__WHAT THE TASK REQUIRES__.
Reproduce all the entries below with "Write out the word shown in this image" substituted for each occurrence of "Transcribe the text in this image", keeping everything else unchanged. Omit the pictures from your copy.

Raw entries
┄┄┄┄┄┄┄┄┄┄

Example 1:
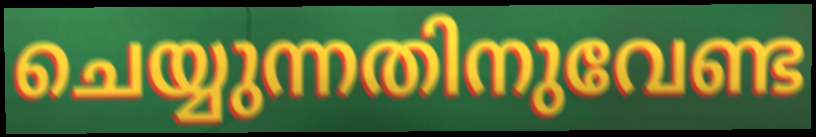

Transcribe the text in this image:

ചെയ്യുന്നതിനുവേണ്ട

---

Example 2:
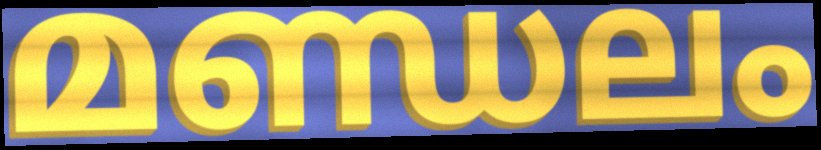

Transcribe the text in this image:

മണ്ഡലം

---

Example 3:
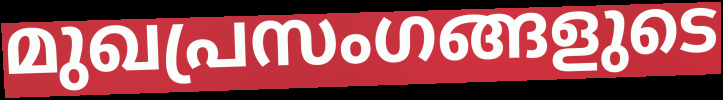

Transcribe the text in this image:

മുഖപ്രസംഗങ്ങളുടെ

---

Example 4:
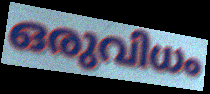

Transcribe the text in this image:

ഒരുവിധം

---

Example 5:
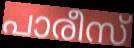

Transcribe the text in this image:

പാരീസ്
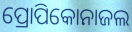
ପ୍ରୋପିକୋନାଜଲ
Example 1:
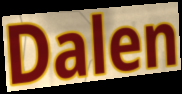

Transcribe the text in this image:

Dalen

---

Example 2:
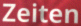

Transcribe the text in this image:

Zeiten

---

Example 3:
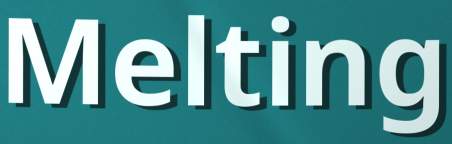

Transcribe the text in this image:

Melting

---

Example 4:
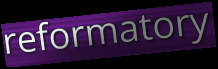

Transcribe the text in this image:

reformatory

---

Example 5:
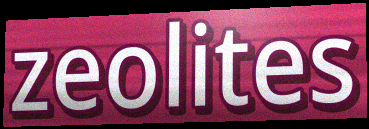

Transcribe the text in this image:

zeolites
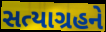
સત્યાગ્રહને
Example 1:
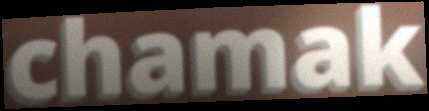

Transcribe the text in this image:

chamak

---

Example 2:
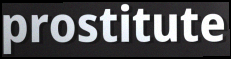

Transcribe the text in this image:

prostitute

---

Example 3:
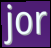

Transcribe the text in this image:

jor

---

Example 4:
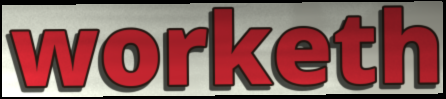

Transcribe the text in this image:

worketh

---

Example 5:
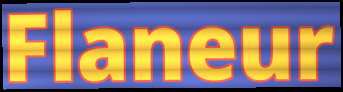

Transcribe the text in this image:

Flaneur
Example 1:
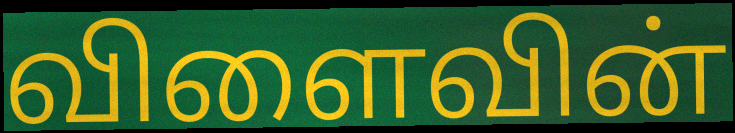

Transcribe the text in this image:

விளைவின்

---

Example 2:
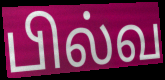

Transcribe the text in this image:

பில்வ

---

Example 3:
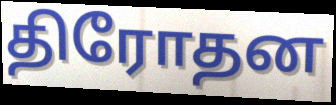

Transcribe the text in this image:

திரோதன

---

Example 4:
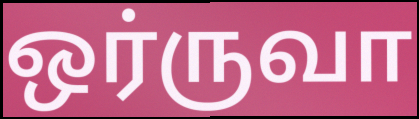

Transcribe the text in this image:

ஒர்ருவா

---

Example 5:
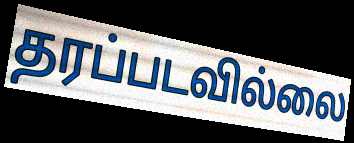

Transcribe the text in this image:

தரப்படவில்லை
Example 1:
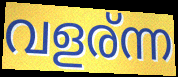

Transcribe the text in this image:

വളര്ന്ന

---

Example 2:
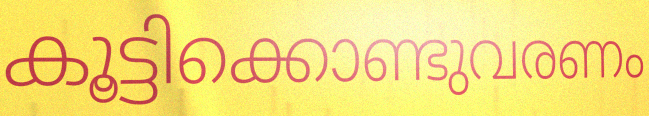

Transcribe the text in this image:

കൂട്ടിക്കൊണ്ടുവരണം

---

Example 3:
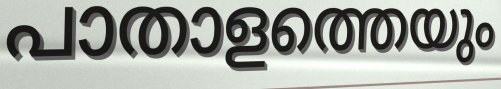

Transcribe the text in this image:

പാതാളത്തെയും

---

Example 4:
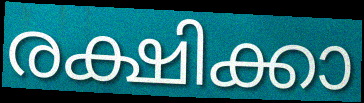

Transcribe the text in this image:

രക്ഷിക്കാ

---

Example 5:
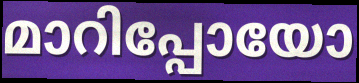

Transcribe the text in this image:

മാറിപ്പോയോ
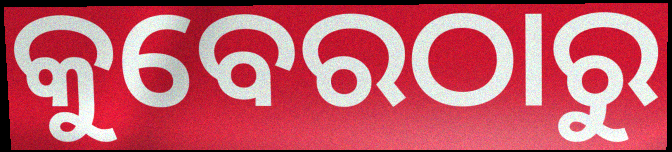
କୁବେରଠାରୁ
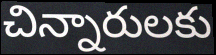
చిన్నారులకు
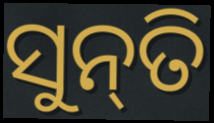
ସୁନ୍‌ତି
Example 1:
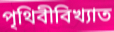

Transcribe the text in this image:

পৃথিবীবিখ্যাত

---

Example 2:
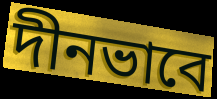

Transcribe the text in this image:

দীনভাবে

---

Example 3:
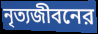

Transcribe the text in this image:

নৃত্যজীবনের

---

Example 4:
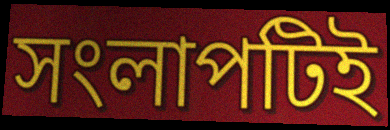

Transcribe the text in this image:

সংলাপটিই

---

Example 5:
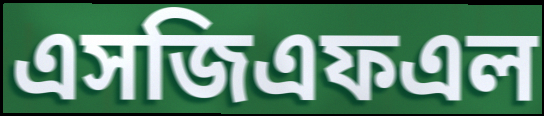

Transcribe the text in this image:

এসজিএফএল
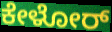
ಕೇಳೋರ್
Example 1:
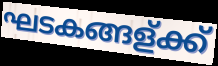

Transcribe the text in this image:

┄┄┄┄┄┄┄┄┄┄

__OUTPUT OF THE EXERCISE__.
Example 1:

Write out the word shown in this image:

ചെയ്യുന്നതിനുവേണ്ട

---

Example 2:

Write out the word shown in this image:

മണ്ഡലം

---

Example 3:

Write out the word shown in this image:

മുഖപ്രസംഗങ്ങളുടെ

---

Example 4:

Write out the word shown in this image:

ഒരുവിധം

---

Example 5:

Write out the word shown in this image:

പാരീസ്
ପ୍ରୋପିକୋନାଜଲ
Example 1:

Write out the word shown in this image:

Dalen

---

Example 2:

Write out the word shown in this image:

Zeiten

---

Example 3:

Write out the word shown in this image:

Melting

---

Example 4:

Write out the word shown in this image:

reformatory

---

Example 5:

Write out the word shown in this image:

zeolites
સત્યાગ્રહને
Example 1:

Write out the word shown in this image:

chamak

---

Example 2:

Write out the word shown in this image:

prostitute

---

Example 3:

Write out the word shown in this image:

jor

---

Example 4:

Write out the word shown in this image:

worketh

---

Example 5:

Write out the word shown in this image:

Flaneur
Example 1:

Write out the word shown in this image:

விளைவின்

---

Example 2:

Write out the word shown in this image:

பில்வ

---

Example 3:

Write out the word shown in this image:

திரோதன

---

Example 4:

Write out the word shown in this image:

ஒர்ருவா

---

Example 5:

Write out the word shown in this image:

தரப்படவில்லை
Example 1:

Write out the word shown in this image:

വളര്ന്ന

---

Example 2:

Write out the word shown in this image:

കൂട്ടിക്കൊണ്ടുവരണം

---

Example 3:

Write out the word shown in this image:

പാതാളത്തെയും

---

Example 4:

Write out the word shown in this image:

രക്ഷിക്കാ

---

Example 5:

Write out the word shown in this image:

മാറിപ്പോയോ
କୁବେରଠାରୁ
చిన్నారులకు
ସୁନ୍‌ତି
Example 1:

Write out the word shown in this image:

পৃথিবীবিখ্যাত

---

Example 2:

Write out the word shown in this image:

দীনভাবে

---

Example 3:

Write out the word shown in this image:

নৃত্যজীবনের

---

Example 4:

Write out the word shown in this image:

সংলাপটিই

---

Example 5:

Write out the word shown in this image:

এসজিএফএল
ಕೇಳೋರ್
Example 1:

Write out the word shown in this image:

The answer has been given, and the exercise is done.